Silvia Tiboni-Craft has been an Associate Teaching Professor of Italian at Wake Forest University since 2012. She obtained both a B.A. and M.A. in Italian Literature from the Università degli Studi di Urbino Carlo Bo with a special focus on 19th and 20th century and a Ph.D. in Italian at Rutgers University. Silvia’s research and teaching interests include 19th and 20th century Italian women writers, domestic space, disability studies, mad studies and pedagogy. She has published articles on Italian women writers and pedagogy and several book reviews. She is currently working on a book project that explores how Italian women writers portray in their novels and short stories the domestic space in which women were segregated. 
Forrest Blackbourn, Executive Committee Member 

Forrest Blackbourn is an Associate Professor of Spanish and QEP Director at Dalton State College (GA). He earned his B.A. in Foreign Languages (Spanish) and M.A. in Foreign Languages (Spanish and French) from Mississippi State University. He earned his Ph.D. in Romance Languages (Hispanic and Francophone Literatures) from The University of Alabama. His research pertains to diasporas involving the Caribbean and the United States. In his time at Dalton State College, Dr. Blackbourn has served as Coordinator for the Honors Program (2018-2022) and Director of PACE (2022-present), a SACSCOC Quality Enhancement Plan focusing on first-year student success. Forrest has been highly involved in SAMLA conferences over the past several years, including organizing and chairing panels and delivering presentations primarily pertaining to Hispanic and Francophone literatures and cultures. Furthermore, he has served on the SAMLA Studies Book Award: Edited Collection Committee and currently serves on the SAMLA Program Committee.
Ondra Dismukes, Executive Committee Member
Eddie Christie, SAR Editor
LeeAnne M. Richardson, Executive Director

LeeAnne M. Richardson (PhD, Indiana University, Bloomington) is Associate Professor of English at Georgia State University, where she teaches late nineteenth- and early twentieth-century British literature. She has a particular interest in the odd, the under-studied, and the culturally marginalized, focusing on the ways that characterizations of the “unpopular” intersect with questions of gender, sexuality, and genre. Author of New Woman and Colonial Adventure Fiction in Late Victorian Britain: Gender, Genre, and Empire, she has also published on women prose writers from the British colonies (like Flora Annie Steel, the “female Kipling,” and Olive Schreiner); women poets (Dollie Radford, Michael Field); and the transition from Victorian to modernist literature. This work has appeared in Victorian PoetryNineteenth Century Studies, and Nineteenth-Century Gender Studies as well as in anthologies. She is currently completing a monograph titled The Forms of Michael Field, which argues that for Michael Field (Katharine Bradley and Edith Cooper), gender identity is—like the various types of lyric poetry and verse drama they produced—another form to experiment with and re-define. Moreover, in their many books of poetry, genre itself becomes a form of identity and a way to mediate gendered social expectations.

*MATERIAL PROVIDED:*
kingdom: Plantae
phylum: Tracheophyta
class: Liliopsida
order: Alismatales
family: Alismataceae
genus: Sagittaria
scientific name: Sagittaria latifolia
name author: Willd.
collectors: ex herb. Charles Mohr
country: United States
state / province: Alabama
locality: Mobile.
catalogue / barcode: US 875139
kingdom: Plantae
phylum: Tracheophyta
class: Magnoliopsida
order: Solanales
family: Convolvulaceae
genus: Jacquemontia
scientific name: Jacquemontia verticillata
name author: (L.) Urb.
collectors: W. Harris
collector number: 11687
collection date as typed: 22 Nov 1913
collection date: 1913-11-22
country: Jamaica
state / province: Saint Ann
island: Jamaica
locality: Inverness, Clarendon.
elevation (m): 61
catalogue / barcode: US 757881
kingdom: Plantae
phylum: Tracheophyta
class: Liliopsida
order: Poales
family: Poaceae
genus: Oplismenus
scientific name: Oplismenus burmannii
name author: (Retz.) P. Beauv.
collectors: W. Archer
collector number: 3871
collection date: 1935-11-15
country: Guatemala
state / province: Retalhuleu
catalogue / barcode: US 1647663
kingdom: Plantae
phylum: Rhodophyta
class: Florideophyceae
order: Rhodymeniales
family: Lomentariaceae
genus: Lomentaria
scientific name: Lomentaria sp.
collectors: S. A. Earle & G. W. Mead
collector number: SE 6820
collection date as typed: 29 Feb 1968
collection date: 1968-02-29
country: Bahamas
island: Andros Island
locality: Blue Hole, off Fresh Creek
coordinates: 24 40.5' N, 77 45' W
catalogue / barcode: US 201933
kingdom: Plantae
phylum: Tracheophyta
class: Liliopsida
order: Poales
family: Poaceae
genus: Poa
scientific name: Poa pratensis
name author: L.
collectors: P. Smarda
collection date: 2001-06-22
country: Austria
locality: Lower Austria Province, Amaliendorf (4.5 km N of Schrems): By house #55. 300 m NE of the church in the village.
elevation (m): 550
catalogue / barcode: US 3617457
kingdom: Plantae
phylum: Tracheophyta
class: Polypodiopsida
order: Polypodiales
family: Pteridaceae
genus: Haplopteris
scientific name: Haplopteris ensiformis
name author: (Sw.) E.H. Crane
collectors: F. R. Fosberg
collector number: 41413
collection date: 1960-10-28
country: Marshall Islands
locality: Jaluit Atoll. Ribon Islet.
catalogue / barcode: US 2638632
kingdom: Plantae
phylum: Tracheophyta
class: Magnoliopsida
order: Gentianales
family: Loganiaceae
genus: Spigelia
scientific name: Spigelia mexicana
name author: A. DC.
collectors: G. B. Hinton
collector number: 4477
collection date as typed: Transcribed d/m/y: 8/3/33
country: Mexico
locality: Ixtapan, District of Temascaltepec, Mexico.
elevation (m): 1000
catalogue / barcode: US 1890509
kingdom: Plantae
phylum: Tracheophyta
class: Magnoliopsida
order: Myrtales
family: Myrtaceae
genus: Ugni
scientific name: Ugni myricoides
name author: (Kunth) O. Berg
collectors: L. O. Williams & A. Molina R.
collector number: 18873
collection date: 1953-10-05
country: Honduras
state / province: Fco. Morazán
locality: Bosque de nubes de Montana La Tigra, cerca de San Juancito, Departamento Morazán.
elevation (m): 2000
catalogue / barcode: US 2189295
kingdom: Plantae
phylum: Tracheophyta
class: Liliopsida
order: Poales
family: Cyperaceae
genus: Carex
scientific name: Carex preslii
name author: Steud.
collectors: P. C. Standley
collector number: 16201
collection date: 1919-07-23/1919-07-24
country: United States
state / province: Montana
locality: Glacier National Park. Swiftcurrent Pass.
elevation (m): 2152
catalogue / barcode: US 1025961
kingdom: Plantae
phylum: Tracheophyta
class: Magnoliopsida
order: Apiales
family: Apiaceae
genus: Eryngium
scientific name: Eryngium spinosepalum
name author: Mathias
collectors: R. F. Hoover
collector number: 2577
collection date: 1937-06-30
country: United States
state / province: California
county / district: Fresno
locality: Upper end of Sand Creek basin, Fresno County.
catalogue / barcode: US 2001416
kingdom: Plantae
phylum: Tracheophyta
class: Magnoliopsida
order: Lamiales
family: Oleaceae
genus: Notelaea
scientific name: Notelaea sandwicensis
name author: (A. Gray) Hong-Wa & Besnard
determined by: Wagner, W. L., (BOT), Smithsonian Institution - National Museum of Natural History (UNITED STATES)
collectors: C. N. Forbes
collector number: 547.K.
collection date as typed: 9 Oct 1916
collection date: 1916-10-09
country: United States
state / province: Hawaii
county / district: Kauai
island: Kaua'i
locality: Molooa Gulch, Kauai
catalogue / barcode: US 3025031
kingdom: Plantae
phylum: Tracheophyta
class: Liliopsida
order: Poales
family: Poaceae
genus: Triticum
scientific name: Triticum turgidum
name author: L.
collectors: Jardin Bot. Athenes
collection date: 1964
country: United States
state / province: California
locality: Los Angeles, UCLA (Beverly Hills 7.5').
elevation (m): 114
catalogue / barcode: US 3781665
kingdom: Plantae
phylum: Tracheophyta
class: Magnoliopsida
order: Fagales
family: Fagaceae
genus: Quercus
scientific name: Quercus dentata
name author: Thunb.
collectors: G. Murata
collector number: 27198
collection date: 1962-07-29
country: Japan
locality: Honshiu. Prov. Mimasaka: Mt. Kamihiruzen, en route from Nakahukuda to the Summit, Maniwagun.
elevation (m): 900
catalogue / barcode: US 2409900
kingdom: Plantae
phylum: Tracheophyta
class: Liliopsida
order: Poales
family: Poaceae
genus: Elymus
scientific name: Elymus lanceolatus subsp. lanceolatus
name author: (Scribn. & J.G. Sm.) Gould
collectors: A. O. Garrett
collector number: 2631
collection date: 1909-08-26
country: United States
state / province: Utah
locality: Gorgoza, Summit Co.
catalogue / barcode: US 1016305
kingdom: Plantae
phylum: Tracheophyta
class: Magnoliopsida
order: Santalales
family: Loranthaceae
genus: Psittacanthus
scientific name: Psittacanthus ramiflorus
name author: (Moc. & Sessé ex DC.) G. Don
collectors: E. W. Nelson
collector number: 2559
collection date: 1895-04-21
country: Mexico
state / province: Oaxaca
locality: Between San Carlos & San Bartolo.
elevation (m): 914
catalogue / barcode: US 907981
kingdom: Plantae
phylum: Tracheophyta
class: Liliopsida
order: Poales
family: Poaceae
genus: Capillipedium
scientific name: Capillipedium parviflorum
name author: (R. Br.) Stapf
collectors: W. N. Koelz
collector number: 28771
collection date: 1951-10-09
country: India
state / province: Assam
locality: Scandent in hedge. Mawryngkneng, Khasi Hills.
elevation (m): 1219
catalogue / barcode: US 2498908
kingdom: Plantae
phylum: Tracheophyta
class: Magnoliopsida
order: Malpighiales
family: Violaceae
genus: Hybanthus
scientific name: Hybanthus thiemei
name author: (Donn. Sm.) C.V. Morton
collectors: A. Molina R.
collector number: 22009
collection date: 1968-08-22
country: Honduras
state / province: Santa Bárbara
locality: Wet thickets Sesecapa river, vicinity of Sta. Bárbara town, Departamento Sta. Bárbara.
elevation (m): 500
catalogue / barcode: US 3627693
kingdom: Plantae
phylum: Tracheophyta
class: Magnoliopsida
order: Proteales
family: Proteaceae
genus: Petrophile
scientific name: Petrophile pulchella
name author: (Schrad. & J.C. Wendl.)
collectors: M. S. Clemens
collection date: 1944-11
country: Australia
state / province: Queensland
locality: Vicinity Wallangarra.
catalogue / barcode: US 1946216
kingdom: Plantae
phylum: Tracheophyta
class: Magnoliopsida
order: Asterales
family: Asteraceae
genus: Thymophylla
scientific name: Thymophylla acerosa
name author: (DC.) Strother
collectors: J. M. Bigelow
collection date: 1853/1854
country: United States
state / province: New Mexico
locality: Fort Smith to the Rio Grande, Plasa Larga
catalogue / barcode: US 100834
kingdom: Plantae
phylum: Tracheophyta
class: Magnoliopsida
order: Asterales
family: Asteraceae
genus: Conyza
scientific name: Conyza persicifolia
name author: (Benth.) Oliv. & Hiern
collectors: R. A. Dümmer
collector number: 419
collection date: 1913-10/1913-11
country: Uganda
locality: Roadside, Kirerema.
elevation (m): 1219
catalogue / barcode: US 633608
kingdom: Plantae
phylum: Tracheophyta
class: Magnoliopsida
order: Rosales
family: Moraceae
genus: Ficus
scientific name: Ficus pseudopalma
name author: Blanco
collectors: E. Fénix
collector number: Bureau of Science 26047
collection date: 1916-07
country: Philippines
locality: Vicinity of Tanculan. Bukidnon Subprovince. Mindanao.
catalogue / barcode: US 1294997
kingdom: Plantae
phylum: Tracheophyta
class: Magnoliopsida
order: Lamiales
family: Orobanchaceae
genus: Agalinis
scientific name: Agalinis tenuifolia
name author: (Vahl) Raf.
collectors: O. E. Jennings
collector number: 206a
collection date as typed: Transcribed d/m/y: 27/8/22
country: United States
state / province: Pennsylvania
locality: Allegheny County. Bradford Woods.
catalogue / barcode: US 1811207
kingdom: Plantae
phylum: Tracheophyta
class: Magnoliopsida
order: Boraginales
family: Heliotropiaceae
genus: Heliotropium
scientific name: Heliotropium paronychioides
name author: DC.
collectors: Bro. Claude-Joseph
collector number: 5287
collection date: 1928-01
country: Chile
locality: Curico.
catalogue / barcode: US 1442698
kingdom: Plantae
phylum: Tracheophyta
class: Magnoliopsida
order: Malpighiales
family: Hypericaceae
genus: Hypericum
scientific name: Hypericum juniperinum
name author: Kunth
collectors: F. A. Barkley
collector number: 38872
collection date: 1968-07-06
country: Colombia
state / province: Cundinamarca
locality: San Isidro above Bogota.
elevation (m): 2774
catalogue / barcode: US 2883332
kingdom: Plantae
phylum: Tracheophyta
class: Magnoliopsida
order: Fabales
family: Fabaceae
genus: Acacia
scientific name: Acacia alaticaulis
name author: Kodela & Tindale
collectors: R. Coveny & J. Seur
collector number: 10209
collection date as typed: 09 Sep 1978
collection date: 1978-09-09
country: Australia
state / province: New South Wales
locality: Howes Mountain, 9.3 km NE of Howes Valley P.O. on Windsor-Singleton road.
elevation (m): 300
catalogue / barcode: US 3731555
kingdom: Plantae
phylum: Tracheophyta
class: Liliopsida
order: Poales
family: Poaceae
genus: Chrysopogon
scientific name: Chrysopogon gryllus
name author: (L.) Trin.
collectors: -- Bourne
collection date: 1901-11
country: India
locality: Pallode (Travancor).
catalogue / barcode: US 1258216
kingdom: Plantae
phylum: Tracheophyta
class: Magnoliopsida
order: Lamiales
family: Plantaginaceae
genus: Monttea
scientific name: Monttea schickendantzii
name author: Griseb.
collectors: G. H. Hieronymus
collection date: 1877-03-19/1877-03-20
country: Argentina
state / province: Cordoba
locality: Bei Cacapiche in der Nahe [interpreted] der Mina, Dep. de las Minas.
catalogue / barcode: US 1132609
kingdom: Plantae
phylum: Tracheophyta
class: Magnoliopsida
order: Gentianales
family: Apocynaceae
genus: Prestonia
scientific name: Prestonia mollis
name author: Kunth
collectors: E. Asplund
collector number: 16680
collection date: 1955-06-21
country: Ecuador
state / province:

*EXERCISE INSTRUCTIONS:*
1. Answer these questions from the biographies text:
(a) Since what year has Silvia Tiboni-Craft been an Associate Teaching Professor of Italian at Wake Forest University?
(b) Which university awarded Forrest Blackbourn his Ph.D.?
(c) What is the title of the monograph LeeAnne M. Richardson is currently completing?
2. Reproduce a portion of the biographies text word for word, beginning at the words "Silvia Tiboni-Craft has" and stopping after "women were segregated.".

*ACTIVITY ANSWERS:*
1.
(a) 2012
(b) The University of Alabama
(c) The Forms of Michael Field

2.
Silvia Tiboni-Craft has been an Associate Teaching Professor of Italian at Wake Forest University since 2012. She obtained both a B.A. and M.A. in Italian Literature from the Università degli Studi di Urbino Carlo Bo with a special focus on 19th and 20th century and a Ph.D. in Italian at Rutgers University. Silvia’s research and teaching interests include 19th and 20th century Italian women writers, domestic space, disability studies, mad studies and pedagogy. She has published articles on Italian women writers and pedagogy and several book reviews. She is currently working on a book project that explores how Italian women writers portray in their novels and short stories the domestic space in which women were segregated.